Nurses should have the desire to further their education as a personal calling or advance their career. Unfortunately, instead of a personal calling away from the bedside to something different, it’s more of a sprint away from the lack of support, unrealistic patient assignments, and constant fear of making mistakes from being spread too thin.
Ask just about any nurse in a graduate program for their motivations in enrolling. Yes, many will cite something along the lines of “better pay” or “more autonomy” or “this was always my plan from the beginning of nursing school”. However, I will guarantee that the overwhelming majority will state “I needed to get away from bedside” as their primary motivation, or at the very least, a very strong contributing factor.

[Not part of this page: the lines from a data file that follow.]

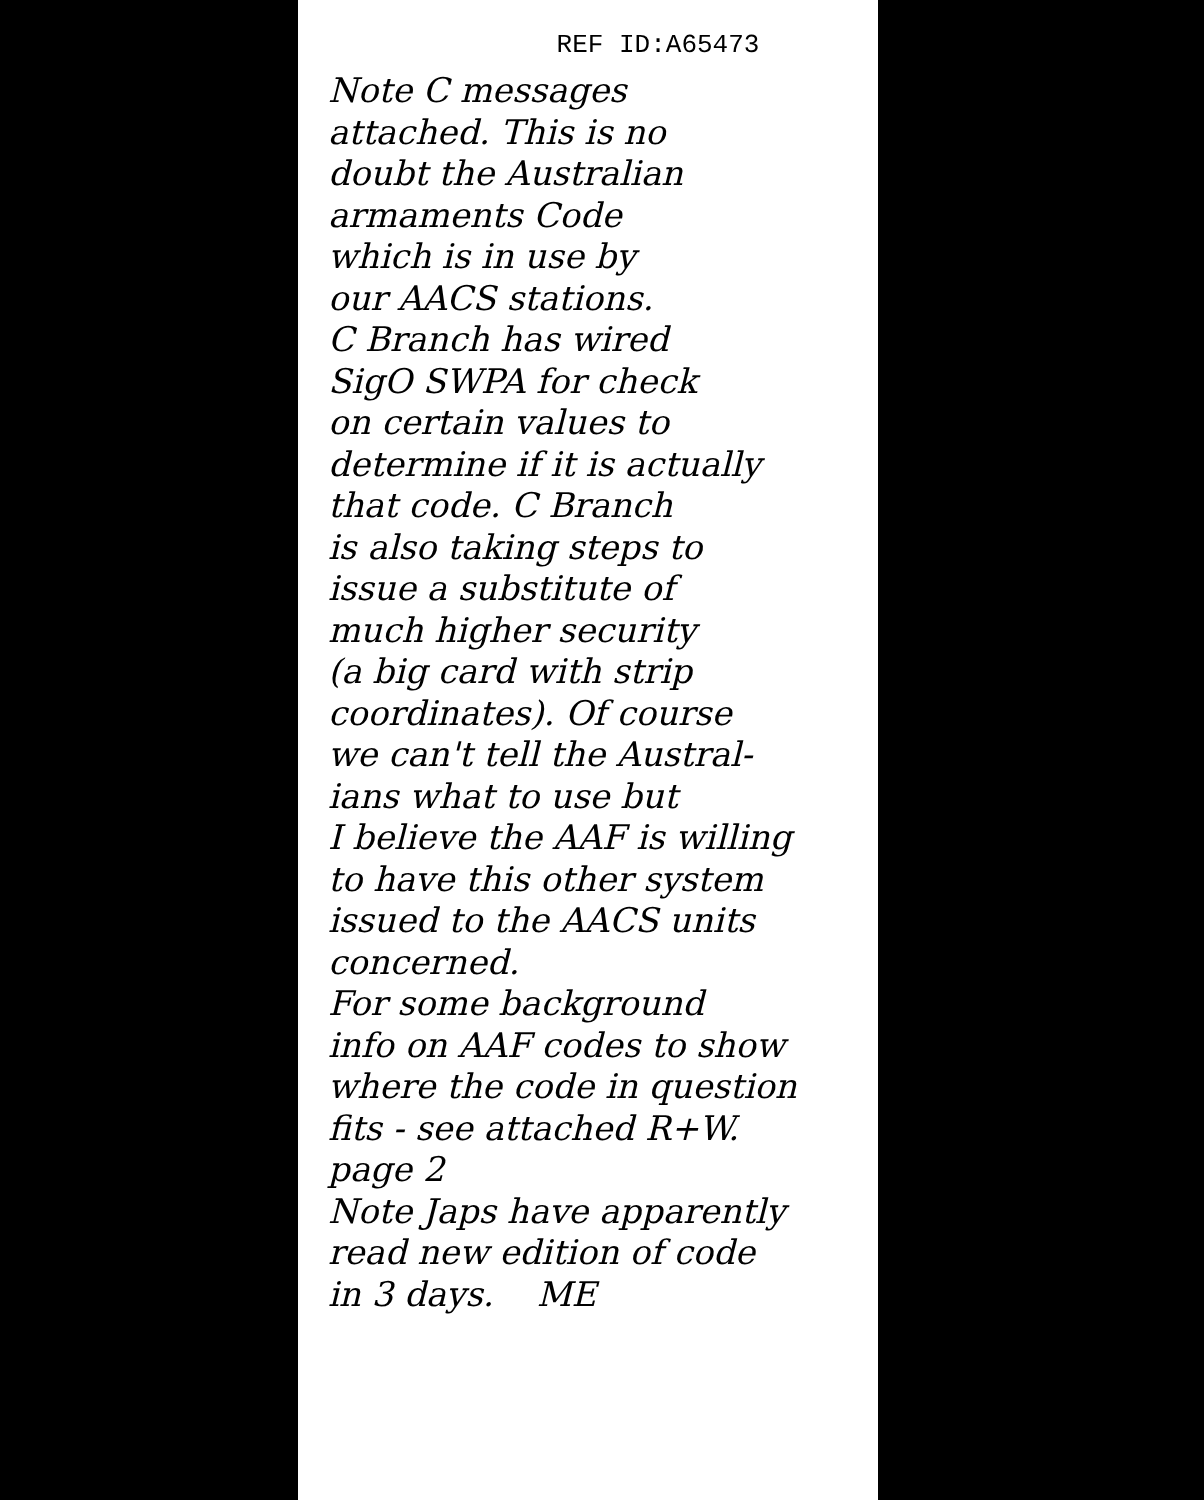REF ID:A65473
Note C messages
attached. This is no
doubt the Australian
armaments Code
which is in use by
our AACS stations.
C Branch has wired
SigO SWPA for check
on certain values to
determine if it is actually
that code. C Branch
is also taking steps to
issue a substitute of
much higher security
(a big card with strip
coordinates). Of course
we can't tell the Austral-
ians what to use but
I believe the AAF is willing
to have this other system
issued to the AACS units
concerned.
For some background
info on AAF codes to show
where the code in question
fits - see attached R+W.
page 2
Note Japs have apparently
read new edition of code
in 3 days. ME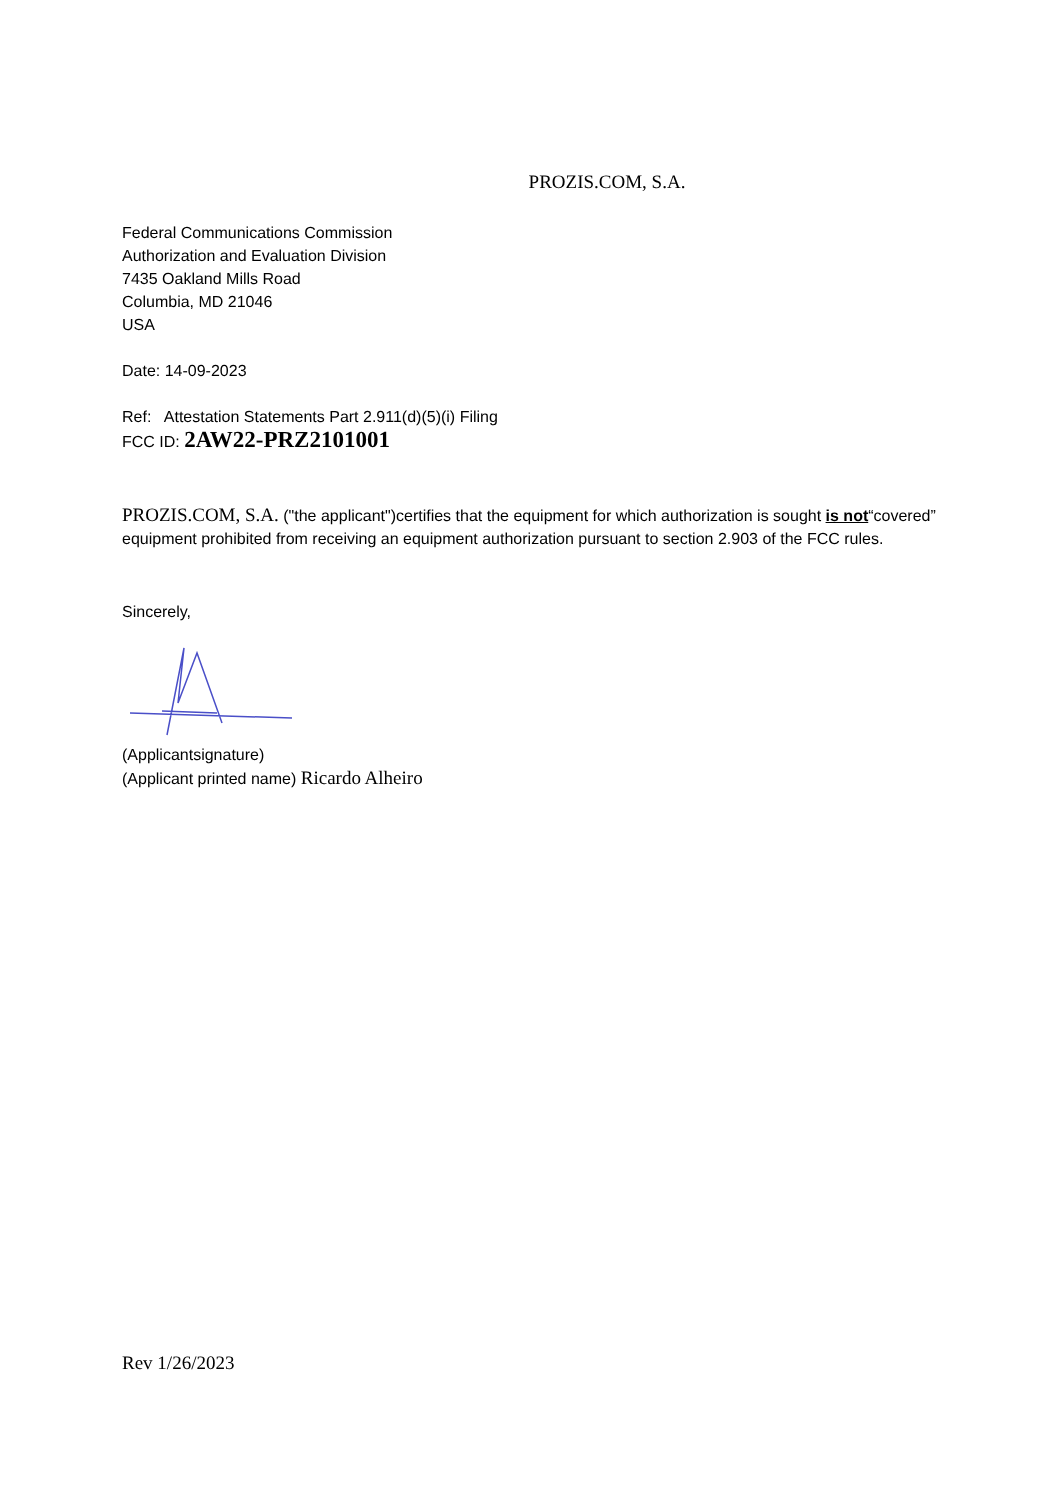PROZIS.COM, S.A.
Federal Communications Commission
Authorization and Evaluation Division
7435 Oakland Mills Road
Columbia, MD 21046
USA
Date: 14-09-2023
Ref: Attestation Statements Part 2.911(d)(5)(i) Filing
FCC ID: 2AW22-PRZ2101001
PROZIS.COM, S.A. ("the applicant")certifies that the equipment for which authorization is sought is not“covered” equipment prohibited from receiving an equipment authorization pursuant to section 2.903 of the FCC rules.
Sincerely,
(Applicantsignature)
(Applicant printed name) Ricardo Alheiro
Rev 1/26/2023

Please don’t twist my words here. I am not shaming those who advance their careers and the profession by pursuing higher education and climbing the professional ladder. However, I would rather this not be the only way that many find themselves with the possibility of retaining any sense of sanity and remaining in the field of nursing.
Things need to change if nursing has any chance of being a healthy profession.
It’s fairly evident that this change will not come without the help of the laws protecting nurses and their patients. Having worked in states with and without mandated ratios, I believe that these ratios are useful tools in promoting the safety of patients and the wellbeing of nurses: physically, emotionally, and professionally.
For this to work, it’s pretty obvious that change will need to be somewhat significant. Health systems and hospitals will need to become leaner in their operations along with some tweaks in their business models. However, this isn’t a discussion about that. I don’t pretend to know all of the answers. Nevertheless, I think at least one of them is a mandated nurse to patient ratio, which will help keep our nurses willing to work at the bedside, enhance the safety of patients and nurses, and will allow nurses to give all of our patients the time, attention, dignity, and care they deserve.
After its celebration of defeat for the measure in Massachusetts and the subjective staffing principles it promotes, it becomes apparent that the ANA and I do not see eye to eye, nor do I feel that they have the best interests of the majority of nurses it represents at heart. And, like a Shark on ABC’s “Shark Tank,” “For this reason, I’m out.”